--- Task data ---
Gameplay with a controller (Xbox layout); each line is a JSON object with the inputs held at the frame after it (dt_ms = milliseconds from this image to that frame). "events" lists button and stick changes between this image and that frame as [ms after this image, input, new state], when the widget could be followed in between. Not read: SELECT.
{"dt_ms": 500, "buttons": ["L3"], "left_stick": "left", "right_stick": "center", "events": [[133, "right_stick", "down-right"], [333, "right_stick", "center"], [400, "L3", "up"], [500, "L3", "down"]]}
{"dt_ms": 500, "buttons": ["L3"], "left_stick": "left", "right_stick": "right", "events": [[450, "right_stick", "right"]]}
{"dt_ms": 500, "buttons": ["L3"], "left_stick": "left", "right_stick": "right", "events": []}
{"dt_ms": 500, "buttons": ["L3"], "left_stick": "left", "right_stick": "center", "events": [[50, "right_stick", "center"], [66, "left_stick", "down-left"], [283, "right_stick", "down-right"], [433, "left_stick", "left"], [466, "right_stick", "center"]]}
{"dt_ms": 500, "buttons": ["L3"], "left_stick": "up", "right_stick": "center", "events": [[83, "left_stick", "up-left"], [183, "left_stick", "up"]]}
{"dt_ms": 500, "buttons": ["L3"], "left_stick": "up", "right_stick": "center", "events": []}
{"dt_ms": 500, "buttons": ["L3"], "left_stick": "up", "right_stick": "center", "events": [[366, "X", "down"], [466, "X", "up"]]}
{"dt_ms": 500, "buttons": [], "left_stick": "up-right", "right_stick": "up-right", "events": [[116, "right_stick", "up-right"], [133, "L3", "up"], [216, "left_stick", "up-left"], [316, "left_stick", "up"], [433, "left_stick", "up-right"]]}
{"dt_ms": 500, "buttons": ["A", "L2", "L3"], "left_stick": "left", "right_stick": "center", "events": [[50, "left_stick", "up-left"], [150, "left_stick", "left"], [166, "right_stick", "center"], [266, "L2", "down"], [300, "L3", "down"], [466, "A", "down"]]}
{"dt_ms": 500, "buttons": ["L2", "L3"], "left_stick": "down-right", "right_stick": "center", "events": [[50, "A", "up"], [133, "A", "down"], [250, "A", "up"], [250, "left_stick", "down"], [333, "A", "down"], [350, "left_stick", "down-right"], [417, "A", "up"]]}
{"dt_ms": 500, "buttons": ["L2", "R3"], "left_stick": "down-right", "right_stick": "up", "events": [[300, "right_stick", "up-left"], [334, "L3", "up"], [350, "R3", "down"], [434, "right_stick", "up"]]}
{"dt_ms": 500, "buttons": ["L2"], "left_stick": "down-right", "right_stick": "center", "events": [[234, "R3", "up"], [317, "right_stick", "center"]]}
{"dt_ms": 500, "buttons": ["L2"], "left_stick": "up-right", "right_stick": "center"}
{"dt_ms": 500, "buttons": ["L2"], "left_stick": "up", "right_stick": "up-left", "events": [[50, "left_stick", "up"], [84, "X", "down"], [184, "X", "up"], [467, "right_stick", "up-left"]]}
---
§ What you should do
Return each line of the records above exactly as it reads.

§ Exercise output
Gameplay with a controller (Xbox layout); each line is a JSON object with the inputs held at the frame after it (dt_ms = milliseconds from this image to that frame). "events" lists button and stick changes between this image and that frame as [ms after this image, input, new state], when the widget could be followed in between. Not read: SELECT.
{"dt_ms": 500, "buttons": ["L3"], "left_stick": "left", "right_stick": "center", "events": [[133, "right_stick", "down-right"], [333, "right_stick", "center"], [400, "L3", "up"], [500, "L3", "down"]]}
{"dt_ms": 500, "buttons": ["L3"], "left_stick": "left", "right_stick": "right", "events": [[450, "right_stick", "right"]]}
{"dt_ms": 500, "buttons": ["L3"], "left_stick": "left", "right_stick": "right", "events": []}
{"dt_ms": 500, "buttons": ["L3"], "left_stick": "left", "right_stick": "center", "events": [[50, "right_stick", "center"], [66, "left_stick", "down-left"], [283, "right_stick", "down-right"], [433, "left_stick", "left"], [466, "right_stick", "center"]]}
{"dt_ms": 500, "buttons": ["L3"], "left_stick": "up", "right_stick": "center", "events": [[83, "left_stick", "up-left"], [183, "left_stick", "up"]]}
{"dt_ms": 500, "buttons": ["L3"], "left_stick": "up", "right_stick": "center", "events": []}
{"dt_ms": 500, "buttons": ["L3"], "left_stick": "up", "right_stick": "center", "events": [[366, "X", "down"], [466, "X", "up"]]}
{"dt_ms": 500, "buttons": [], "left_stick": "up-right", "right_stick": "up-right", "events": [[116, "right_stick", "up-right"], [133, "L3", "up"], [216, "left_stick", "up-left"], [316, "left_stick", "up"], [433, "left_stick", "up-right"]]}
{"dt_ms": 500, "buttons": ["A", "L2", "L3"], "left_stick": "left", "right_stick": "center", "events": [[50, "left_stick", "up-left"], [150, "left_stick", "left"], [166, "right_stick", "center"], [266, "L2", "down"], [300, "L3", "down"], [466, "A", "down"]]}
{"dt_ms": 500, "buttons": ["L2", "L3"], "left_stick": "down-right", "right_stick": "center", "events": [[50, "A", "up"], [133, "A", "down"], [250, "A", "up"], [250, "left_stick", "down"], [333, "A", "down"], [350, "left_stick", "down-right"], [417, "A", "up"]]}
{"dt_ms": 500, "buttons": ["L2", "R3"], "left_stick": "down-right", "right_stick": "up", "events": [[300, "right_stick", "up-left"], [334, "L3", "up"], [350, "R3", "down"], [434, "right_stick", "up"]]}
{"dt_ms": 500, "buttons": ["L2"], "left_stick": "down-right", "right_stick": "center", "events": [[234, "R3", "up"], [317, "right_stick", "center"]]}
{"dt_ms": 500, "buttons": ["L2"], "left_stick": "up-right", "right_stick": "center"}
{"dt_ms": 500, "buttons": ["L2"], "left_stick": "up", "right_stick": "up-left", "events": [[50, "left_stick", "up"], [84, "X", "down"], [184, "X", "up"], [467, "right_stick", "up-left"]]}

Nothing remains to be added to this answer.